Various drivetrain options have been discussed, but it would be likely to adopt the turbocharged 2.5-litre engine from larger Mazdas, shunning a hot hybrid.

“Generally speaking, we would use the motor to get more performance,” Beppu said. With 250bhp, the 2.5’s output falls short of the most powerful hot hatches, but 310lb ft of torque brings its own challenges.

“Mazda 3 is a light vehicle, so if there is too much power and we keep it as front-wheel drive, there is the torque steer phenomenon happening,” Beppu said, nominating the all-wheel-drive system that’s already developed for the new torsion-beam rear end as an obvious solution.

Beppu doesn’t see any high-performance Mazda 3 as a track-focused machine, instead suggesting the emphasis would be on comfort and everyday road use.

“It needs to be responsible and friendly – more friendly than a Golf GTI,” he said, before adding: “It should be fast.” Beppu refers to such a car as a “hyper” Mazda 3 rather than a hot hatch. It remains unclear if the brand will therefore use the MPS or Mazda-speed branding for such a model.

“What I’m thinking about is a difficult car to build… [a car with] Mazda performance, true to Mazda,” he said. But it is CO2 that is one of the biggest challenges for a hot 3, something that could challenge its European viability. The 2.5-litre engine is not currently sold in the region, and may not meet the efficiency requirements to do so.

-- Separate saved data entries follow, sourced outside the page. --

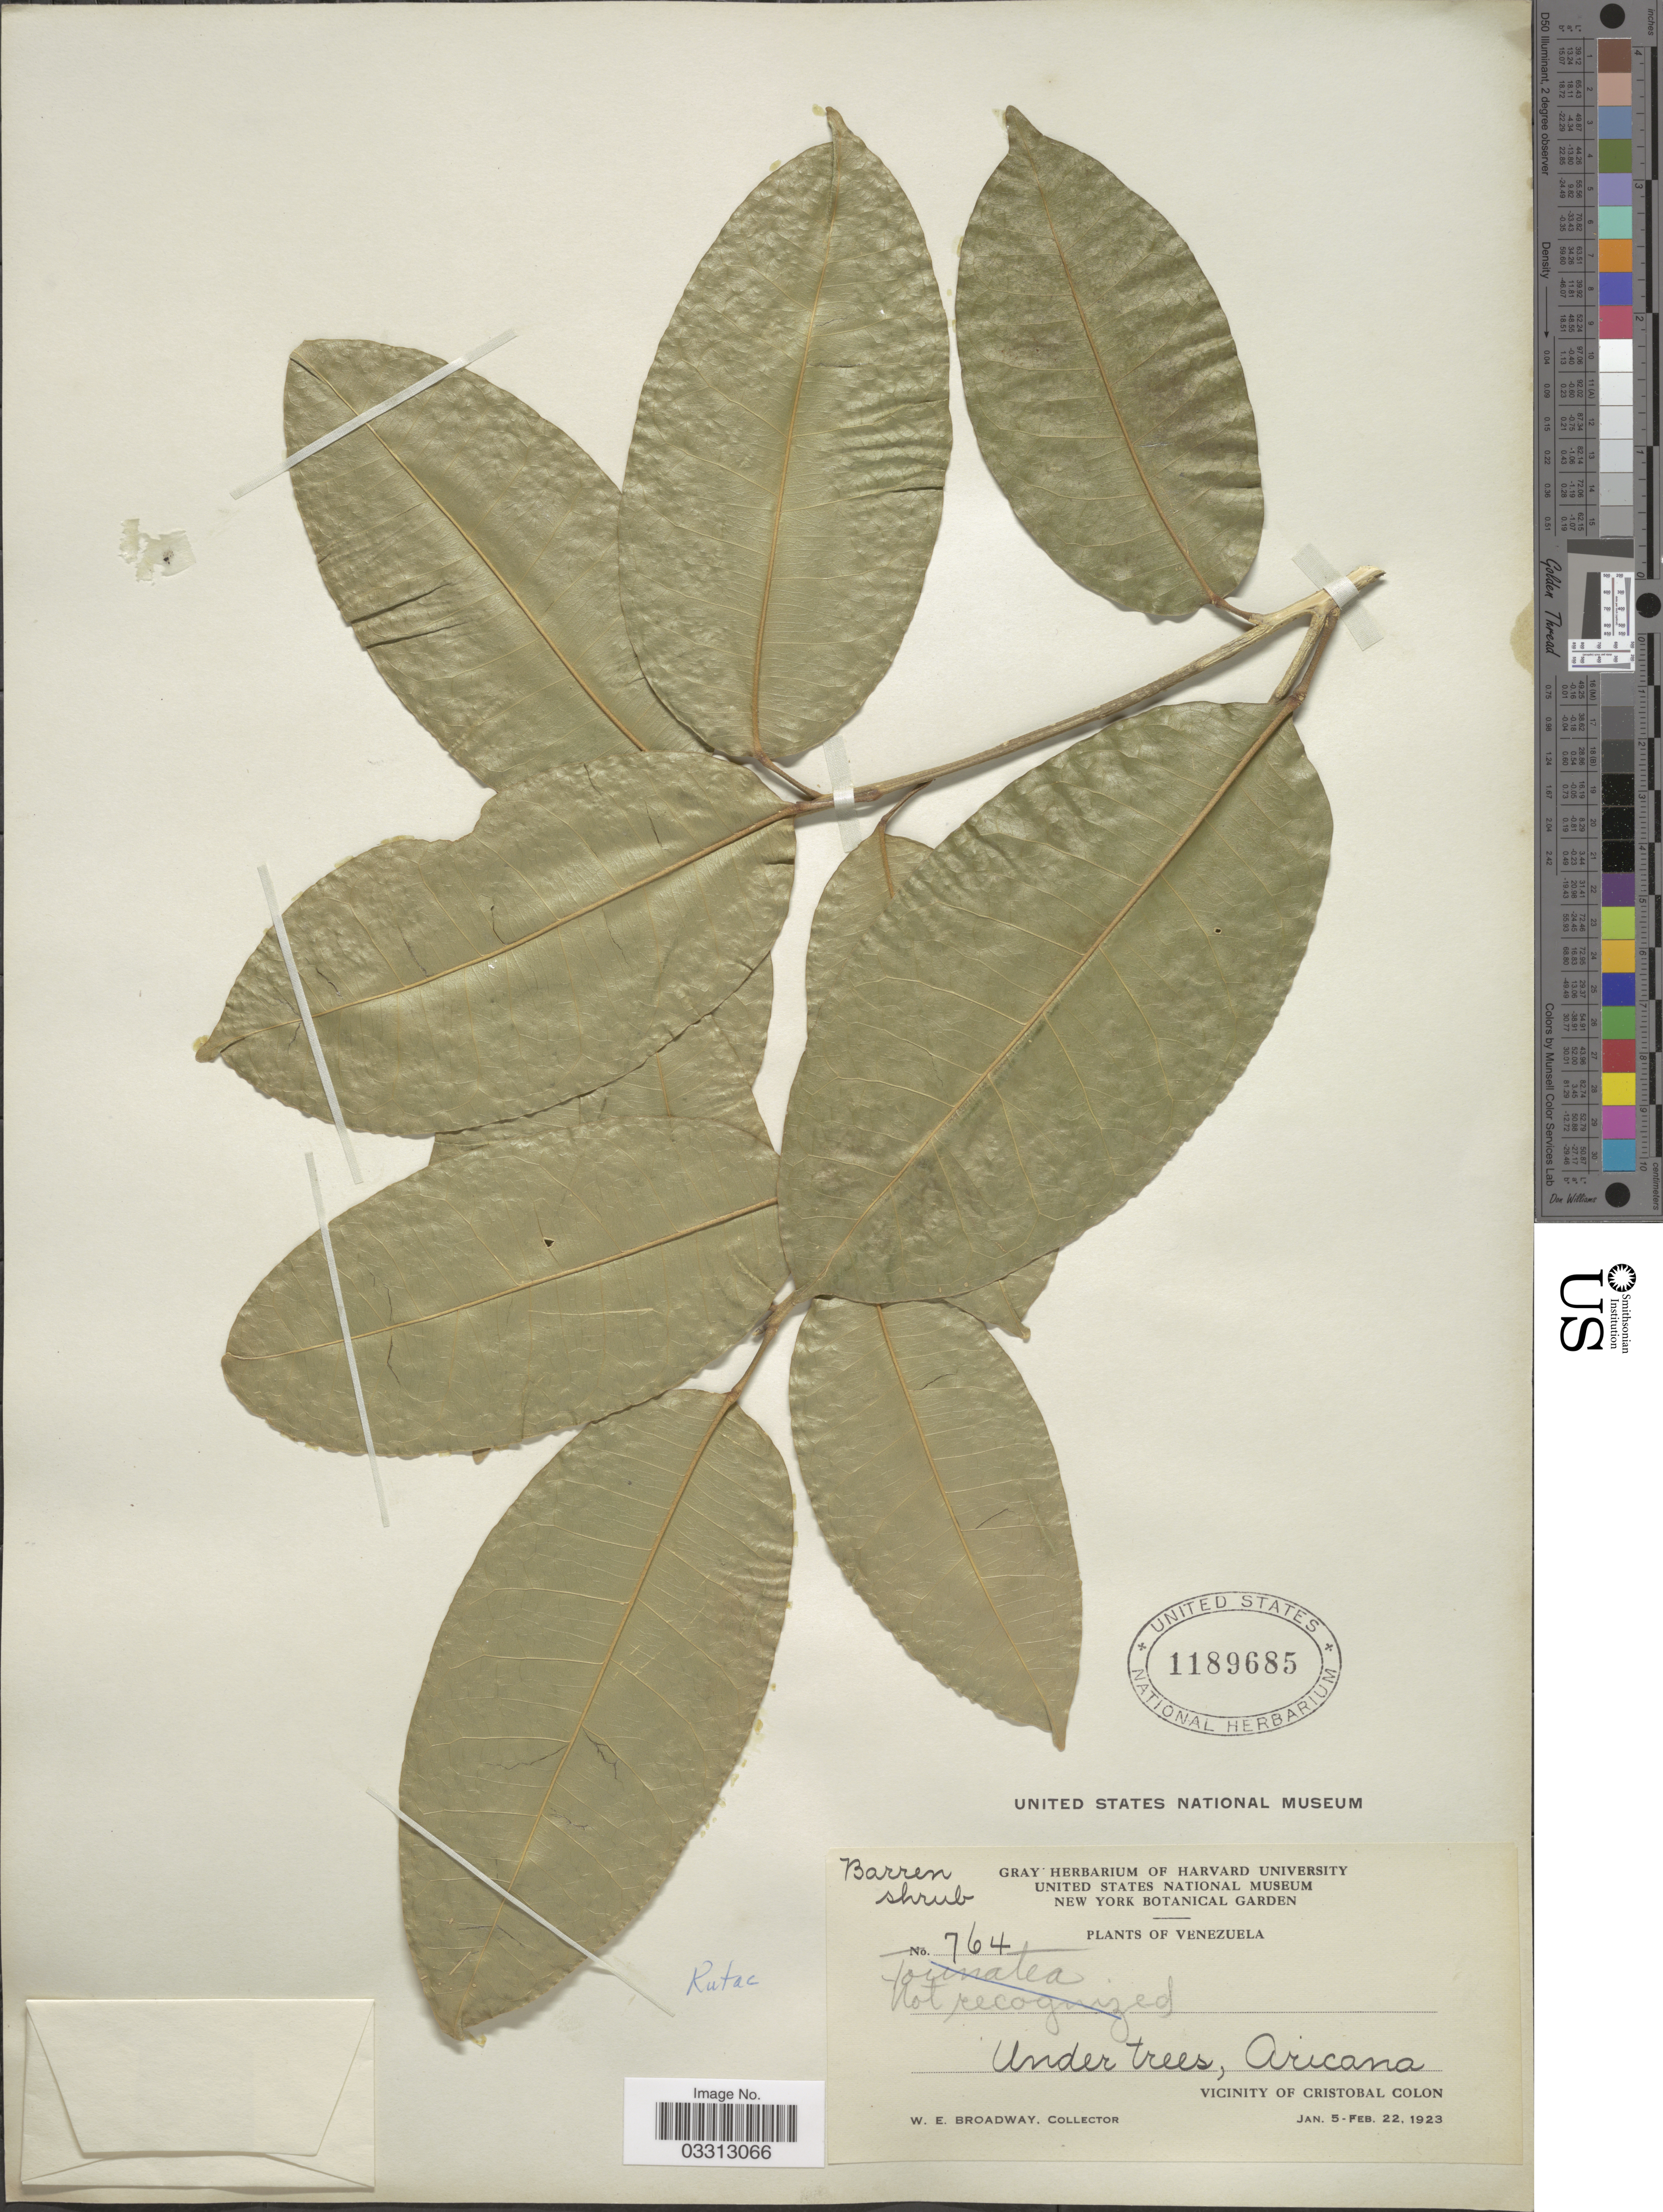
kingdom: Plantae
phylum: Tracheophyta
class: Magnoliopsida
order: Sapindales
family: Rutaceae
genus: Esenbeckia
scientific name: Esenbeckia pilocarpoides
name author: Kunth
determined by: Londoño-Echeverri, Y.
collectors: W. E. Broadway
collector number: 764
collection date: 1923-01-05/1923-02-22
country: Venezuela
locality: Aricana. Vicinity of Cristobal Colon.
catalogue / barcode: US 1189685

There is clear interest from the crucial US market, however, which has its own R&D centre in Los Angeles and has reportedly created a proof-of-concept machine under the radar of the brand’s Hiroshima head office. Mazda last sold a hot 3 with the second-generation car in 2013, under the MPS tag in Europe and badged as a Mazdaspeed elsewhere.

Last performance Mazda 3 dates back to 2013 model. A turbo 2.5-litre non-hybrid would be a hot engine choice.